Economia

Petrobras realiza primeira importação de gás natural da Argentina

Operação inédita envolveu 100 mil m³ de gás de Vaca Muerta, transportados via Bolívia.

06 de Outubro de 2025
Foto: Fernando Frazão / Agência Brasil / Arquivo

A Petrobras anunciou, nesta segunda-feira (6), a primeira importação de gás natural proveniente do reservatório de Vaca Muerta, localizado na Bacia de Neuquén, no norte da Patagônia, Argentina. O combustível foi transportado pelos gasodutos argentinos até a Bolívia e, de lá, trazido ao Brasil, utilizando a infraestrutura já operada pela estatal brasileira.

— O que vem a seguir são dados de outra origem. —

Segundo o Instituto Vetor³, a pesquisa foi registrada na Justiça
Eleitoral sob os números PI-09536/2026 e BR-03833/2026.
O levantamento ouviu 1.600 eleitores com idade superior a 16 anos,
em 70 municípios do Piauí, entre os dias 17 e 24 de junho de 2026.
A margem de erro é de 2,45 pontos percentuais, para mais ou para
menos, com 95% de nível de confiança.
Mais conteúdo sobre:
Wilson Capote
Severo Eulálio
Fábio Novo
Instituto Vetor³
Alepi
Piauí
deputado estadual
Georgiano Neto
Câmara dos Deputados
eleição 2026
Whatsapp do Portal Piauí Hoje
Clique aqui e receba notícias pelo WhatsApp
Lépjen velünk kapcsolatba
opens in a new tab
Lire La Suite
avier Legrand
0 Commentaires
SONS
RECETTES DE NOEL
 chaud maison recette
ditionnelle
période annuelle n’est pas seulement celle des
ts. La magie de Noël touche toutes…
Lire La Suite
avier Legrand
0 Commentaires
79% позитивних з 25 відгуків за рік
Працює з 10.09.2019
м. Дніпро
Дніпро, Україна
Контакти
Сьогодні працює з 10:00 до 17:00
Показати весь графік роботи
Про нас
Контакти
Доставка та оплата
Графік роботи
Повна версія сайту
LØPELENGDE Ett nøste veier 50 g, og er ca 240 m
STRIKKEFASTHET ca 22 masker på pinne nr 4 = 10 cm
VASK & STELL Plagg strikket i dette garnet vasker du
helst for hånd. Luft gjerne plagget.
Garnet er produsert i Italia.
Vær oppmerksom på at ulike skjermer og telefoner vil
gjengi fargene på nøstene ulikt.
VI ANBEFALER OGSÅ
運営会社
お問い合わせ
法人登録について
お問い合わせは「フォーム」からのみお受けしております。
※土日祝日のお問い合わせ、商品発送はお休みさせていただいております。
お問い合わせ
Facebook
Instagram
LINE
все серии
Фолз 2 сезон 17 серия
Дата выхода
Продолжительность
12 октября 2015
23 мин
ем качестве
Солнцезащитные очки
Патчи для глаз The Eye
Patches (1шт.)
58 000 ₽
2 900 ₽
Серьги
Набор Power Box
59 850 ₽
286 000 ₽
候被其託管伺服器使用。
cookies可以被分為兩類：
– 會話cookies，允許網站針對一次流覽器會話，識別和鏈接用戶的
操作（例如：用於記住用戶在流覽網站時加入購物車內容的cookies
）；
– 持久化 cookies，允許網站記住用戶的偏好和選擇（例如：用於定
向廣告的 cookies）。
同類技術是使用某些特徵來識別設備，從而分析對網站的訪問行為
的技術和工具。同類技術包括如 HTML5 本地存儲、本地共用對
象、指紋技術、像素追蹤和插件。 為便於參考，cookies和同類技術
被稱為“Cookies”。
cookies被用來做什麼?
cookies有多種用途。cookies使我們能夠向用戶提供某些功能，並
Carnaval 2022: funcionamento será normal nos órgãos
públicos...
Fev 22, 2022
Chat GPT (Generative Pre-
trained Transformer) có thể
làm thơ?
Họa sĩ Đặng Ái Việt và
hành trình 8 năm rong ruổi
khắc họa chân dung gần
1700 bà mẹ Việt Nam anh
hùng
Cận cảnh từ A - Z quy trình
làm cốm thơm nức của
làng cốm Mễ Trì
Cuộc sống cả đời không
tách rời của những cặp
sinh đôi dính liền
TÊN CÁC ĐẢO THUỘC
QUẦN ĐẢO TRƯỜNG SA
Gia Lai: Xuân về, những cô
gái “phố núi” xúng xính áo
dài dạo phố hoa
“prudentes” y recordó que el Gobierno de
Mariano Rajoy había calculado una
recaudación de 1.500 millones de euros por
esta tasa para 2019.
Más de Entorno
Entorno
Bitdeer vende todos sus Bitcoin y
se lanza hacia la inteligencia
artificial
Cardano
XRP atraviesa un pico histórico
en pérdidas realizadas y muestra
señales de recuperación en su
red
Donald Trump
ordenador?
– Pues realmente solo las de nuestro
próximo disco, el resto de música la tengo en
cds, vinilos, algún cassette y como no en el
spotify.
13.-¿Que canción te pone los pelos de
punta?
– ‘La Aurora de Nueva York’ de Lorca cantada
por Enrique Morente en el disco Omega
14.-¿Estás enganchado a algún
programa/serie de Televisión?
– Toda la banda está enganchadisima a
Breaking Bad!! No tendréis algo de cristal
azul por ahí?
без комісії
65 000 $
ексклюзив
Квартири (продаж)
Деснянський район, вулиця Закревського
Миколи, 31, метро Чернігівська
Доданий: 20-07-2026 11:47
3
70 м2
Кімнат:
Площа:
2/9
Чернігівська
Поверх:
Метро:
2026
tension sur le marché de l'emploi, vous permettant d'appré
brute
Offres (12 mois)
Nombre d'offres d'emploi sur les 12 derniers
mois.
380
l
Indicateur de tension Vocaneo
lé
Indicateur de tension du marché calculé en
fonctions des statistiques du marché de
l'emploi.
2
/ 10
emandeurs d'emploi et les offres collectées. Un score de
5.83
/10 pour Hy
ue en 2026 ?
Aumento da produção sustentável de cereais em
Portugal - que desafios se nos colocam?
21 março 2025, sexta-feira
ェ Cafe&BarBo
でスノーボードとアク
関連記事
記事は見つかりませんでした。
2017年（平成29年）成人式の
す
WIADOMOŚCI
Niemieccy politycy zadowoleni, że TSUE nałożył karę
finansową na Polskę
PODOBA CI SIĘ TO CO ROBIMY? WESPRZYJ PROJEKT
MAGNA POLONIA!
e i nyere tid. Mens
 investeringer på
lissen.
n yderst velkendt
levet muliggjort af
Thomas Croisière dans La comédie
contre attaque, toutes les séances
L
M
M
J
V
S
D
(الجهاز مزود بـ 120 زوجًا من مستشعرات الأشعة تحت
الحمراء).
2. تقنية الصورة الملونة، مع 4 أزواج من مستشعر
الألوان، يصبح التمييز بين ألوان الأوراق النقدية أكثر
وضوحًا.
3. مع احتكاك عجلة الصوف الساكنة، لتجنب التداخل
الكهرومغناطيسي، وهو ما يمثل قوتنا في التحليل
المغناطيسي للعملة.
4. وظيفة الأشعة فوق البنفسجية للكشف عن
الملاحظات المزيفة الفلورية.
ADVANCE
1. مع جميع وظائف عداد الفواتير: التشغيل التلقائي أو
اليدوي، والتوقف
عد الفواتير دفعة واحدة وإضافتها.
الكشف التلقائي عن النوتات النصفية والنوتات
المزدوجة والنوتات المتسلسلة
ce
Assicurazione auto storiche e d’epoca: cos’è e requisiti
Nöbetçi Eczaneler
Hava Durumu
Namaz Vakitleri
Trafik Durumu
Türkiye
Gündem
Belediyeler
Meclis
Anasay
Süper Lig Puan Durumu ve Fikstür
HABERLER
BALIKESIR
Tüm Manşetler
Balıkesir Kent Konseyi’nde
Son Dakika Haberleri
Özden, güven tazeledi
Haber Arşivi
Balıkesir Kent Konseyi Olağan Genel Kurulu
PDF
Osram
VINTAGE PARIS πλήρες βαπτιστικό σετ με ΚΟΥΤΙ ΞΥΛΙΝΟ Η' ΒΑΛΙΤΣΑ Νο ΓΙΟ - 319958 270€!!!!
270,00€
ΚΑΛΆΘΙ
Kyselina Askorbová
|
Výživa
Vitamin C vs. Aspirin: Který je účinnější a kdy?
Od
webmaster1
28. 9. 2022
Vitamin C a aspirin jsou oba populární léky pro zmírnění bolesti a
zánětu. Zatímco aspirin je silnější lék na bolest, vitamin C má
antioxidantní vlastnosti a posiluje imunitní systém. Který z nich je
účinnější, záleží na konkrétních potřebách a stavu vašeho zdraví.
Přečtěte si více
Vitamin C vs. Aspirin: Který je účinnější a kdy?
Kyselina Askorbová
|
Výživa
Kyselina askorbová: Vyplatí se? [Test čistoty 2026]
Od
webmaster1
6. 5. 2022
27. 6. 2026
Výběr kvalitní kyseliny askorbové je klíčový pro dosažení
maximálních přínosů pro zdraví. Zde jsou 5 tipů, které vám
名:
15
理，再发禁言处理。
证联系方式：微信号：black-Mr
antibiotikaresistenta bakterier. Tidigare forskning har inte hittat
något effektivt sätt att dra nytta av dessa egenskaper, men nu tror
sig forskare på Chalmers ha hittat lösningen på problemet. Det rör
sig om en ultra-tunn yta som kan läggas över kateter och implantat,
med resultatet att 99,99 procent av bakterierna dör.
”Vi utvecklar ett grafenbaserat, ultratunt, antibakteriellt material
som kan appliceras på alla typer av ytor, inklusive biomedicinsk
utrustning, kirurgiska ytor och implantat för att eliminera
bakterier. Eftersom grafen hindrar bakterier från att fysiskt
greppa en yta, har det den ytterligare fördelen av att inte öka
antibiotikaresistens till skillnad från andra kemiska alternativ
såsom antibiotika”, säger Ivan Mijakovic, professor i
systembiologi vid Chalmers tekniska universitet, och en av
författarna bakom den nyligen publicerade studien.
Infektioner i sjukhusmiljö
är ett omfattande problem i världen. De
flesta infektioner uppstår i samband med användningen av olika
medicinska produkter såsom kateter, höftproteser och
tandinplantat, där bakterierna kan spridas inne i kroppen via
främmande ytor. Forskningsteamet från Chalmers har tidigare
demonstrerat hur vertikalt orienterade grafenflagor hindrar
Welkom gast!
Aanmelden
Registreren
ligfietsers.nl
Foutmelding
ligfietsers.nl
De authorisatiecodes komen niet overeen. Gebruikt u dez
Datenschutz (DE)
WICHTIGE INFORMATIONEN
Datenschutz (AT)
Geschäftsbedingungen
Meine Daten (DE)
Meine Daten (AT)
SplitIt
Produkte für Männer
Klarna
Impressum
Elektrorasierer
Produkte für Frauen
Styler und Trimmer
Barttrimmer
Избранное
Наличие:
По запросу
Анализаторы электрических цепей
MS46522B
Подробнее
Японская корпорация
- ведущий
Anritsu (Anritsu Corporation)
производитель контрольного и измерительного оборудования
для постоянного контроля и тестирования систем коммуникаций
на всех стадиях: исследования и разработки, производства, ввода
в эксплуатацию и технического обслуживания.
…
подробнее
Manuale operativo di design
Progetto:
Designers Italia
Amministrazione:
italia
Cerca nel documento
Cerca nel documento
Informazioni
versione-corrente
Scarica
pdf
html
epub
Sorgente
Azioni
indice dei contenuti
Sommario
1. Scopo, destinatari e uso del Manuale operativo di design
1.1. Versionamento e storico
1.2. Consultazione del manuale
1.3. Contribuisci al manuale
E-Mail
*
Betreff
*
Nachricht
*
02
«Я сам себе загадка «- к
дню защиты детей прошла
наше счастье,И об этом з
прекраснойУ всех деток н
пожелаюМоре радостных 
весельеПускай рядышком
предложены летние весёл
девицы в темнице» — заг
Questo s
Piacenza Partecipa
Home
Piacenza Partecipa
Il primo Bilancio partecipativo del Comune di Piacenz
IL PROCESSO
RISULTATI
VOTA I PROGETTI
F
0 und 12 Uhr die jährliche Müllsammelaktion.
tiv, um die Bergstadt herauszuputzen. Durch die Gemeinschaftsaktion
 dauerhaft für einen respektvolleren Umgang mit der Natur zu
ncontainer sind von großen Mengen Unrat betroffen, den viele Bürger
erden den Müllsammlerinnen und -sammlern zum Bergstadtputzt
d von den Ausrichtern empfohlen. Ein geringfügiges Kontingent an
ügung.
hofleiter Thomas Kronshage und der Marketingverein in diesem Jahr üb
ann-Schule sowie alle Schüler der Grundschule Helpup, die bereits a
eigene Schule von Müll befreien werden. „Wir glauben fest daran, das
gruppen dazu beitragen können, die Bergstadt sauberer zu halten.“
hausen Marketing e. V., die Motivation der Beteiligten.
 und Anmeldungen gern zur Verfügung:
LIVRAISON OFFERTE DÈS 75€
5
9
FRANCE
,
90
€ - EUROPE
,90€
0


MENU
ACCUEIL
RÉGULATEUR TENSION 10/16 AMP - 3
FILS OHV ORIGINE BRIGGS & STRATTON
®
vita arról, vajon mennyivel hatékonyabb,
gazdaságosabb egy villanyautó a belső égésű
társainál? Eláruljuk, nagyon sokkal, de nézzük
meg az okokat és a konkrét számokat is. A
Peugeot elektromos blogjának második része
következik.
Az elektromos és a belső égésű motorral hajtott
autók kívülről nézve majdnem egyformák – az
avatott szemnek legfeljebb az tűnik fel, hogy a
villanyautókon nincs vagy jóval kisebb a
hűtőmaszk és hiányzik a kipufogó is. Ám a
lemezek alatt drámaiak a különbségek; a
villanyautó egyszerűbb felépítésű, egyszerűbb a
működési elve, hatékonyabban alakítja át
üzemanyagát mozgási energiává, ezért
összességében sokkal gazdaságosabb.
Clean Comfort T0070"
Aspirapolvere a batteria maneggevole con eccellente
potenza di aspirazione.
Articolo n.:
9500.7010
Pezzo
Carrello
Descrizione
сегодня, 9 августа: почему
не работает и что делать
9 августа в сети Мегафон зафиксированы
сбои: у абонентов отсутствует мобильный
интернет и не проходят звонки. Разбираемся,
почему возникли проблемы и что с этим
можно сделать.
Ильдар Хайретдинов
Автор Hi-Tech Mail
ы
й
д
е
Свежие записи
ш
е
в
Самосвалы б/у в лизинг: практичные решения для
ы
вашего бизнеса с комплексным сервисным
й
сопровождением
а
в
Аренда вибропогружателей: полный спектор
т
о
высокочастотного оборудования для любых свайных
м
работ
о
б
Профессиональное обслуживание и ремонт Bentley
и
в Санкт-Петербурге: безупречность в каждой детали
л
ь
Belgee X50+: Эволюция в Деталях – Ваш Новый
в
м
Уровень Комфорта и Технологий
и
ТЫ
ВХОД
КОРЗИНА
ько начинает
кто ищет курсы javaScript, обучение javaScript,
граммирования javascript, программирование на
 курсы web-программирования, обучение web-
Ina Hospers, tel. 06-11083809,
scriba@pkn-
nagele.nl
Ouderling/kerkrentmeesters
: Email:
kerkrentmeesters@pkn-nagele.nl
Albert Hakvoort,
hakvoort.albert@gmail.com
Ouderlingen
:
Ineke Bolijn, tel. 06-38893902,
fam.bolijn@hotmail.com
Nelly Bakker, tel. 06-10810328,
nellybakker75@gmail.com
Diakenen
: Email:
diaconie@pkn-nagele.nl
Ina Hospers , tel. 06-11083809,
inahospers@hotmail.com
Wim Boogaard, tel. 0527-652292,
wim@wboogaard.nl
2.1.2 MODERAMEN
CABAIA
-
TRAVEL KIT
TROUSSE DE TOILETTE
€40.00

A operação, concluída na última sexta-feira (3), movimentou 100 mil metros cúbicos de gás natural. O volume foi classificado pela empresa como um teste comercial e operacional, representando menos de 5% da produção disponibilizada ao mercado nacional.

O fornecimento faz parte de um acordo entre a subsidiária Petrobras Operaciones S.A. (Posa), na Argentina, e a Gas Bridge Comercializadora, vinculada à Pluspetrol, multinacional de origem argentina. A Petrobras Operaciones detém 33,6% de participação não-operada no campo de Río Neuquén, situado entre as províncias de Neuquén e Río Negro.

Marco de integração energética

Segundo a estatal, o contrato permite importar até 2 milhões de metros cúbicos de gás natural na modalidade interruptível, ou seja, conforme a disponibilidade e necessidade comercial.

“Novas operações de importação ocorrerão conforme as empresas identifiquem oportunidades comerciais”, informou a Petrobras, em nota.

A diretora de Transição Energética e Sustentabilidade da Petrobras, Angélica Laureano, classificou a operação como um “marco relevante” para a integração energética entre Brasil e Argentina.

“Essa solução logística e comercial abre uma nova possibilidade para importação de gás natural pelo Brasil, refletindo o compromisso da Petrobras com o aumento da oferta e com o desenvolvimento sustentável do mercado de gás natural”, declarou.

Expansão da oferta e redução de custos

A iniciativa integra a estratégia da Petrobras para ampliar a oferta de gás natural no mercado interno e reduzir custos, uma das principais demandas do setor industrial brasileiro, que há anos reclama do alto preço do combustível.

Um estudo da Confederação Nacional da Indústria (CNI), divulgado em abril, apontou que o gás natural usado pela indústria brasileira custa, em média, dez vezes mais que o americano e o dobro do europeu.

A presidente da Petrobras, Magda Chambriard, já havia afirmado que a estatal busca escoar mais gás do pré-sal para aumentar a competitividade do insumo e diminuir os custos de produção industrial.

Produção e novos investimentos no pré-sal

Na última sexta-feira, a Petrobras também anunciou o início da contratação da empresa responsável pela construção da plataforma P-91, que será a 12ª unidade de produção no campo de Búzios, na Bacia de Santos.

O investimento reforça a estratégia da estatal de transformar Búzios no maior campo produtor de petróleo e gás do país, superando Tupi. A P-91 atuará como um hub de escoamento de gás, com capacidade para receber e distribuir o combustível produzido por outras plataformas da região.

O gás escoado será direcionado ao Complexo de Energias Boaventura (antigo Comperj), em Itaboraí (RJ), por meio do gasoduto Rota 3, ampliando a infraestrutura de transporte e o suprimento energético nacional.